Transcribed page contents
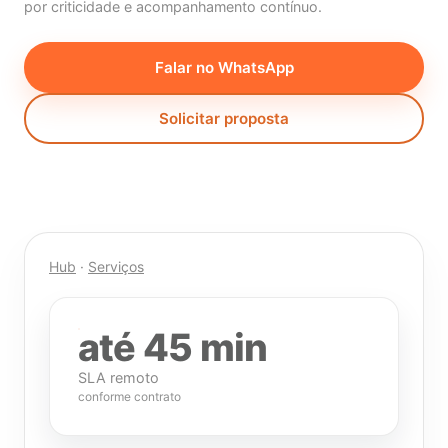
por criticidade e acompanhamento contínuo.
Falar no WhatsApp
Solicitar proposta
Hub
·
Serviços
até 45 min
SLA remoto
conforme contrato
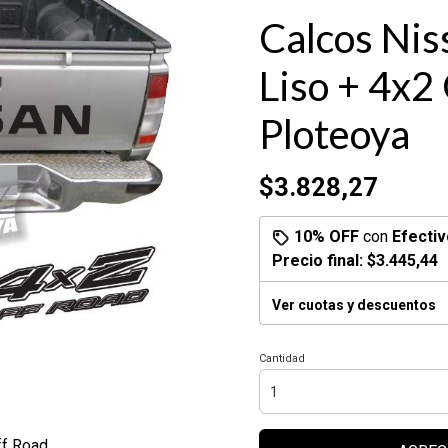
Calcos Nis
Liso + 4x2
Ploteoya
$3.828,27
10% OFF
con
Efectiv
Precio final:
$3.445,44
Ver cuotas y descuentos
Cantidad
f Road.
---
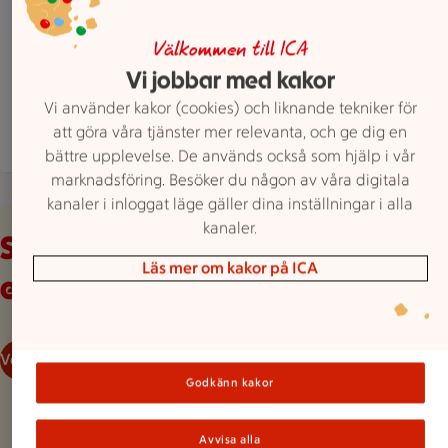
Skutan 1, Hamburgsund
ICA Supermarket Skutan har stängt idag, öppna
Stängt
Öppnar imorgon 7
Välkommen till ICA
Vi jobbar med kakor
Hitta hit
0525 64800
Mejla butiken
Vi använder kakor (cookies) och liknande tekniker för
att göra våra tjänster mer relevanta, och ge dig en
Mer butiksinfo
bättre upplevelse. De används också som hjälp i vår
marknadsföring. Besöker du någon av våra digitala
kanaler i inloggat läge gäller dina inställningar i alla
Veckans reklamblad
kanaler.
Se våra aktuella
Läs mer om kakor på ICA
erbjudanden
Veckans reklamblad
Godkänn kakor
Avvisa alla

TASK STATEMENT – Output the lines of the data as a JSON list of strings, one string per line with blank lines omitted. Begin at the line that contains "Skutan 1, Hamburgsund" and stop after the line that contains "Avvisa alla".

RESULT OF THE TASK –
[
  "Skutan 1, Hamburgsund",
  "ICA Supermarket Skutan har stängt idag, öppna",
  "Stängt",
  "Öppnar imorgon 7",
  "Välkommen till ICA",
  "Vi jobbar med kakor",
  "Hitta hit",
  "0525 64800",
  "Mejla butiken",
  "Vi använder kakor (cookies) och liknande tekniker för",
  "att göra våra tjänster mer relevanta, och ge dig en",
  "Mer butiksinfo",
  "bättre upplevelse. De används också som hjälp i vår",
  "marknadsföring. Besöker du någon av våra digitala",
  "kanaler i inloggat läge gäller dina inställningar i alla",
  "Veckans reklamblad",
  "kanaler.",
  "Se våra aktuella",
  "Läs mer om kakor på ICA",
  "erbjudanden",
  "Veckans reklamblad",
  "Godkänn kakor",
  "Avvisa alla"
]